Redes sociais, verdade e fé
Cinquenta anos atrás, em dezembro de 1963, a Igreja Católica, ao realizar o Concílio Ecumênico Vaticano II, tratou o importante tema da Comunicação Social, com o Decreto Inter Mirifica. Focalizada como uma das maravilhosas intervenções da técnica no nosso tempo, a comunicação social com todas as mídias, é considerada como força de movimentação, não somente dos indivíduos, mas de toda a sociedade. Nesse curso de invenções admiráveis está o mundo cibernético. Uma revolução de impressionantes proporções que nos leva ao contexto impactante das redes sociais. Essa realidade, bastante contemporânea, foi especialmente refletida durante o 47º Dia Mundial das Comunicações Sociais, no âmbito da Igreja Católica, em todo o mundo, a partir da temática “Redes sociais: portais de verdade e de fé; novos espaços de evangelização”.
A Igreja sabe que sua missão evangelizadora não pode ser realizada com êxito nos tempos atuais sem o uso das mídias. Além disso, reconhece o quanto é importante, na tarefa de anunciar o Reino de Deus, contracenar nesse amplo e complexo mundo das comunicações em razão da verdade e da fé, dom que é preciso ser cultivado no coração de todos. Já no contexto do Concílio Vaticano II, quando eram inimagináveis as proporções e alcances dos avanços que estavam por vir, já se acenava para uma dimensão moral inerente aos próprios avanços tecnológicos. Essa dimensão moral não pode ser esquecida, sob pena de transformar ferramentas significativas na construção do bem e da verdade em instrumentos que destroem valores inegociáveis para a vida.
Indispensável, portanto, é que os operadores e usuários de meios de comunicação balizem suas atuações numa reta consciência que leve ao compromisso com o bem e a verdade, fundamental na construção da sociedade democrática e no respeito às diversas culturas. Quando se trata, por exemplo, do direito à informação, tão importante para o diálogo e construção da sociedade, são cruciais a investigação e a divulgação de notícias. Esse exercício hoje, com as redes sociais, firma-se como um cuidado especial presidido por preocupações e compromissos imprescindíveis. Não se pode, é claro, abrir mão das informações enquanto determinantes no progresso da sociedade, na dinâmica da formação e na admirável interdependência entre os membros da sociedade humana.

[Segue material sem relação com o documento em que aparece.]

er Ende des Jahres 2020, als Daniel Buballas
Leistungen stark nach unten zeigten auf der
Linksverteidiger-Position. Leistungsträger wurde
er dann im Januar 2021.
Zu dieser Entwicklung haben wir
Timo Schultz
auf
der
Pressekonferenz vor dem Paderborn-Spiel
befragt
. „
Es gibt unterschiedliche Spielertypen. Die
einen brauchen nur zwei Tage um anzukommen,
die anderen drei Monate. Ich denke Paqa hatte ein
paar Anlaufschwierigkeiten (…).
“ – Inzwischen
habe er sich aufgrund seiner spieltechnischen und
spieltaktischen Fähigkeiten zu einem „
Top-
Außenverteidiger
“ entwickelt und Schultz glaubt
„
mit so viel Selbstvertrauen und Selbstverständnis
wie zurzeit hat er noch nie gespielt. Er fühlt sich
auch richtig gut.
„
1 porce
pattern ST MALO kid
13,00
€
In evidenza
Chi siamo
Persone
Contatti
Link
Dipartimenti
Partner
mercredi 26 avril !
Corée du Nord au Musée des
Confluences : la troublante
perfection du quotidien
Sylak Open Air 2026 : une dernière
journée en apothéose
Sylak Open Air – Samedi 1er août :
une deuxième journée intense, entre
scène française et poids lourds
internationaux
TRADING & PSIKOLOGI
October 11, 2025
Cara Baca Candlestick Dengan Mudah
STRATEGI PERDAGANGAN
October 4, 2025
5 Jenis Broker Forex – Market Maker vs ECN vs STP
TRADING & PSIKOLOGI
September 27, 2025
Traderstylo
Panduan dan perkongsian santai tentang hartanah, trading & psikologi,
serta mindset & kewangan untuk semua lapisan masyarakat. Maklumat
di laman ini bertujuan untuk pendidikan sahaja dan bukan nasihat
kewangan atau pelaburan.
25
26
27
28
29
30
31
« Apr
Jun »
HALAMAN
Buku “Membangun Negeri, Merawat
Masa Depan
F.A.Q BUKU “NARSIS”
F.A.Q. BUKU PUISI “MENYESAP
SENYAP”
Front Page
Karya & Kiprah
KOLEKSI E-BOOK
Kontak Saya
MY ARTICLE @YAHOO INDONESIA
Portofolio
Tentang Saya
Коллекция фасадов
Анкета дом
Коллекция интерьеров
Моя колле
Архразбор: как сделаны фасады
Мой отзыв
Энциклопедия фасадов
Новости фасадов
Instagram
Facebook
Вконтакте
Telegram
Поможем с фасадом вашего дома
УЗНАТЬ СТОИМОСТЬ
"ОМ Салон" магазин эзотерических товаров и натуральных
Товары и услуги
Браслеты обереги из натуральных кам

Nesse contexto, são impressionantes os intercâmbios, com inusitada rapidez, que podem produzir encaminhamentos com força de mudança, instituindo espaços para reflexão e opiniões. Vale lembrar a previsão clarividente do Concílio Vaticano II como regulação desses fluxos impactantes dos meios de comunicação. O documento Inter Mirifica sublinha que o honesto exercício do direito à informação “exige, todavia, que a comunicação no seu conteúdo seja verdadeira e, resguardadas a justiça e a caridade, íntegra; além disso, quanto ao modo, seja honesta e conveniente, isto é, respeite escrupulosamente as leis morais, os seus legítimos direitos e a dignidade de cada homem, tanto na procura de notícias quanto na sua divulgação”.
A atenção e zelo com o uso das redes sociais devem, portanto, favorecer sempre o diálogo, o nascimento de novas formas de comunidades e a construção da vida por meio de novas relações. Um horizonte, de fato, potencialmente rico, mas que apresenta uma série de exigências e cuidados. Pode ser um caminho para necessárias transformações sociopolíticas, permitindo a construção de estaturas mais democráticas e humanísticas nas dinâmicas das diferentes culturas. Para tal, esses espaços precisam ser bem usados, respeitando privacidades, ocupados de modo responsável e a partir do compromisso com a verdade, determinante para o progresso de toda a família humana.
As redes sociais constituem possibilidades permanentes para o desenvolvimento de relações, laços de amizade, busca de respostas e partilha de conhecimento. São parte determinante do tecido social. No entanto, e por isso mesmo, exigem redobrada atenção e compromisso com a verdade. A voz da razão, na avalanche de informações, nas possibilidades de participação e intercâmbios, não pode ser abafada. As argumentações, notícias e debates precisam ser bem fundamentados cultivando formas de discurso que não sacrifiquem aspirações nobres, insubstituíveis na busca do bem e da verdade.
Nesse caminho, a fé tem um lugar importante. Vivida, professada e anunciada no ambiente digital, ela é um compromisso da Igreja Católica na missão de cultivar os valores do Evangelho nos espaços midiáticos. Por isso, a CNBB está finalizando seu Diretório Nacional de Comunicação, uma contribuição significativa para que a verdade e a fé sejam sempre horizontes imprescindíveis para os caminhos dos diversos meios de comunicação.